## HOW TO COMPLETE THIS TASK
What should you transcribe? Every line from the top of the records below through the line with "position:absolute; left:0; top:13px;", exactly, and no pictures.

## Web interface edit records

════════

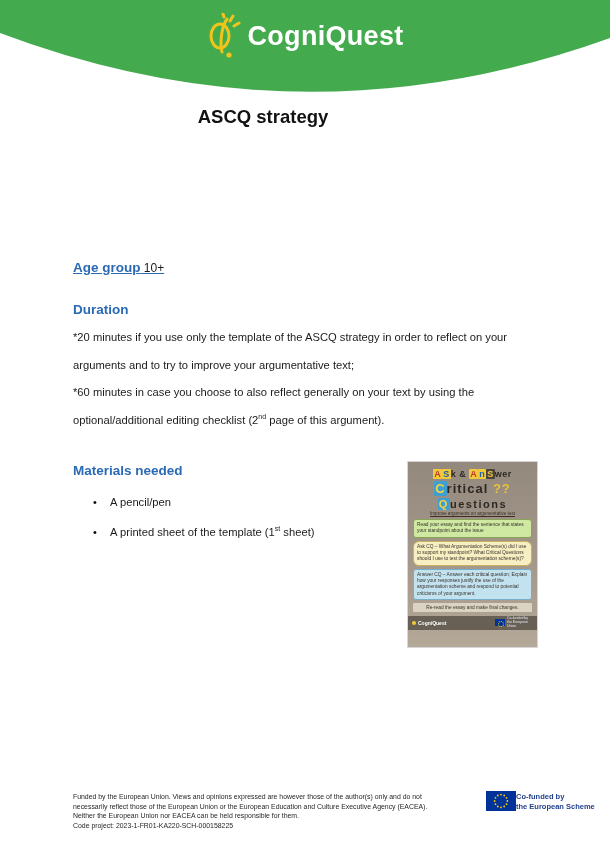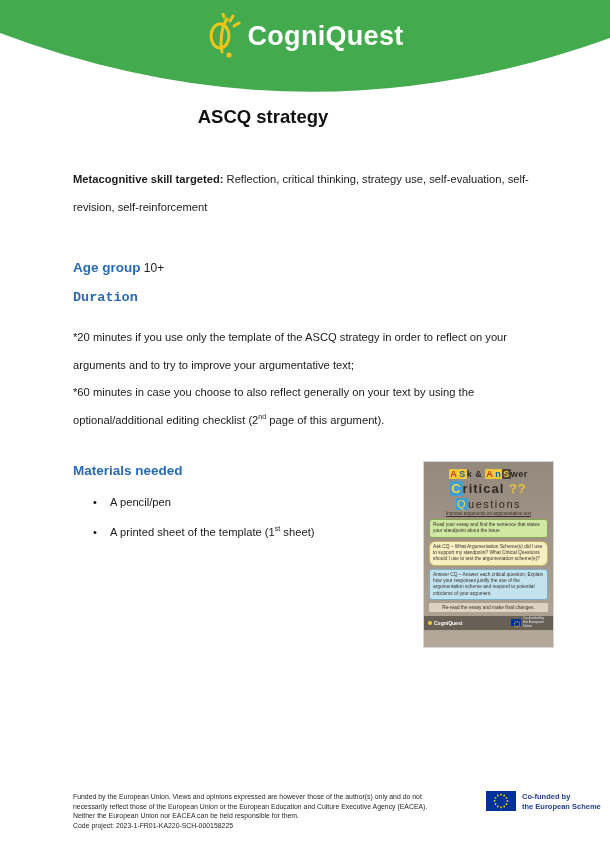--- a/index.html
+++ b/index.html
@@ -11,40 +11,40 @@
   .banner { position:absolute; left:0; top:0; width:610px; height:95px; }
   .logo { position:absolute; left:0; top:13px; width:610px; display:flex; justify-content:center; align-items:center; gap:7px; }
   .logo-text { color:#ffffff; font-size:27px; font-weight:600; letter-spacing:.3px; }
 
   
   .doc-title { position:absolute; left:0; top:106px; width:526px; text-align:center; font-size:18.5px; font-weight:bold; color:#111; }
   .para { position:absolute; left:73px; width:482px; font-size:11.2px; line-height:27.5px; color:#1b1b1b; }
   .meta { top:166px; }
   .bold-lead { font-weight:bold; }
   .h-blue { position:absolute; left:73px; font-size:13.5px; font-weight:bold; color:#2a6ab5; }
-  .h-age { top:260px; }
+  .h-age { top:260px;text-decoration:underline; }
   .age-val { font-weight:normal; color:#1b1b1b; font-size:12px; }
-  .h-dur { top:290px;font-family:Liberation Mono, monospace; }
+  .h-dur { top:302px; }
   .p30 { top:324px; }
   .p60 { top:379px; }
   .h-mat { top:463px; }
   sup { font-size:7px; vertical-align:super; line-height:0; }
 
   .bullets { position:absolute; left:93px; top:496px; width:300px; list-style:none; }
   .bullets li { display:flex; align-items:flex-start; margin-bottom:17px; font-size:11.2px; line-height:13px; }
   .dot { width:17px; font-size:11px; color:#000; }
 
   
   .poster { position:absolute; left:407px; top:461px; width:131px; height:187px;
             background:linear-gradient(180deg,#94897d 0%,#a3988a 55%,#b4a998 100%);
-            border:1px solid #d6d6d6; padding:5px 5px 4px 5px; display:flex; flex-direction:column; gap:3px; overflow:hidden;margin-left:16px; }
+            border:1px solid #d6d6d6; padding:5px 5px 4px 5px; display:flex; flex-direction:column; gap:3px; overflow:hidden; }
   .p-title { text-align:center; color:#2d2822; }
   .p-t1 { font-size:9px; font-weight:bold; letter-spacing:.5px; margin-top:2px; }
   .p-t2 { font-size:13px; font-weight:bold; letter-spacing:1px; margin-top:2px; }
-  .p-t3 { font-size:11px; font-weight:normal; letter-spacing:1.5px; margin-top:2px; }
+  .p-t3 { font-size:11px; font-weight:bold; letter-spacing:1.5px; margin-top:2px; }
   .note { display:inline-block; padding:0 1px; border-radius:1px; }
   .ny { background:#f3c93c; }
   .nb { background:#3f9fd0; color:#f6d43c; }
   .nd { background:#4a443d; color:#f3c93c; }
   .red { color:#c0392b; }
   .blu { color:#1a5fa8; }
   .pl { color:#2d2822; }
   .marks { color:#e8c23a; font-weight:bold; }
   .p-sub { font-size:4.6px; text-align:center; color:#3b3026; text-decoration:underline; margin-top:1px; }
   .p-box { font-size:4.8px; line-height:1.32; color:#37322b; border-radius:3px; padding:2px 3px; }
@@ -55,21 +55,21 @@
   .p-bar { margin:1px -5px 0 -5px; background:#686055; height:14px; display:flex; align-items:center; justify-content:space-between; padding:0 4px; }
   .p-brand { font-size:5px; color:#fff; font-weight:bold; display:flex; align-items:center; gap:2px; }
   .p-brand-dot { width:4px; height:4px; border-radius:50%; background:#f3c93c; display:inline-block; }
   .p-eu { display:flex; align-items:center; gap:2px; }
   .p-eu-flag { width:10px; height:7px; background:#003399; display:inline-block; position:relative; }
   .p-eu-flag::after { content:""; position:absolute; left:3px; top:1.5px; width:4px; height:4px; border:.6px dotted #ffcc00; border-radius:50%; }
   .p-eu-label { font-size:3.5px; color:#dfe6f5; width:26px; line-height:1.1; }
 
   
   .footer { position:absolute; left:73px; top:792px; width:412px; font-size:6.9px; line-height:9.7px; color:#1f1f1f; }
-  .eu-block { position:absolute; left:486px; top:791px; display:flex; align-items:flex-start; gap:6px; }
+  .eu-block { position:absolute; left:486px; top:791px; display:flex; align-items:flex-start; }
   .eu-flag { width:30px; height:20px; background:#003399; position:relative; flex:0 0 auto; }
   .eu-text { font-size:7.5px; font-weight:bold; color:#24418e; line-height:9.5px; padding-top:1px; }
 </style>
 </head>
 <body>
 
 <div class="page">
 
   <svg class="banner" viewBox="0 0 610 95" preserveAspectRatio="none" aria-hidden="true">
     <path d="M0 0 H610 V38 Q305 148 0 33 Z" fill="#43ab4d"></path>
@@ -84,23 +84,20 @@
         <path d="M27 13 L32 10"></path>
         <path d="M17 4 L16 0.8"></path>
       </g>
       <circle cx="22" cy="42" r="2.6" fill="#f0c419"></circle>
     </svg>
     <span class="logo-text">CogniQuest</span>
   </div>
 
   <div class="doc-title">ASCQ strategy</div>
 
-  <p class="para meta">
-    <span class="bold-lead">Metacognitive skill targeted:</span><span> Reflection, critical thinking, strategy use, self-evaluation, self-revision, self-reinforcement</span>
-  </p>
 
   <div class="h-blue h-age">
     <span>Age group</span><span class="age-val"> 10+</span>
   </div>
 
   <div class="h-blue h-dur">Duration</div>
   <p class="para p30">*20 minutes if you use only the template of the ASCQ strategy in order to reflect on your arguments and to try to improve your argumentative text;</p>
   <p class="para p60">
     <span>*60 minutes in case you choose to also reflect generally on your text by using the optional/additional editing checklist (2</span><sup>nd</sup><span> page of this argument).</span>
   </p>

════════

## SOLUTION BELOW
--- a/index.html
+++ b/index.html
@@ -11,40 +11,40 @@
   .banner { position:absolute; left:0; top:0; width:610px; height:95px; }
   .logo { position:absolute; left:0; top:13px; width:610px; display:flex; justify-content:center; align-items:center; gap:7px; }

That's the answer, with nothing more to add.